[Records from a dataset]
= = = = =

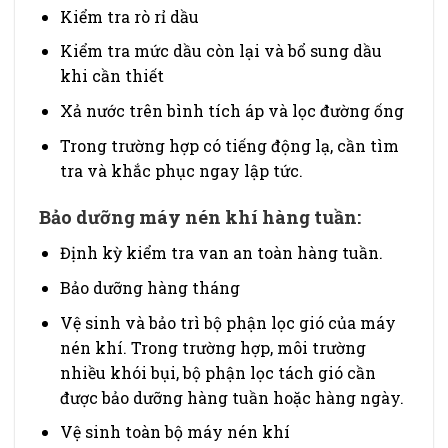
Kiểm tra rò rỉ dầu
Kiểm tra mức dầu còn lại và bổ sung dầu
khi cần thiết
Xả nước trên bình tích áp và lọc đường ống
Trong trường hợp có tiếng động lạ, cần tìm
tra và khắc phục ngay lập tức.
Bảo dưỡng máy nén khí hàng tuần:
Định kỳ kiểm tra van an toàn hàng tuần.
Bảo dưỡng hàng tháng
Vệ sinh và bảo trì bộ phận lọc gió của máy
nén khí. Trong trường hợp, môi trường
nhiều khói bụi, bộ phận lọc tách gió cần
được bảo dưỡng hàng tuần hoặc hàng ngày.
Vệ sinh toàn bộ máy nén khí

= = = = =

Your reply is to repeat, unchanged, the lines above running from the one with "Kiểm tra mức dầu còn lại và bổ sung dầu" up to and including the one with "Bảo dưỡng hàng tháng".

▸ Answer box:
Kiểm tra mức dầu còn lại và bổ sung dầu
khi cần thiết
Xả nước trên bình tích áp và lọc đường ống
Trong trường hợp có tiếng động lạ, cần tìm
tra và khắc phục ngay lập tức.
Bảo dưỡng máy nén khí hàng tuần:
Định kỳ kiểm tra van an toàn hàng tuần.
Bảo dưỡng hàng tháng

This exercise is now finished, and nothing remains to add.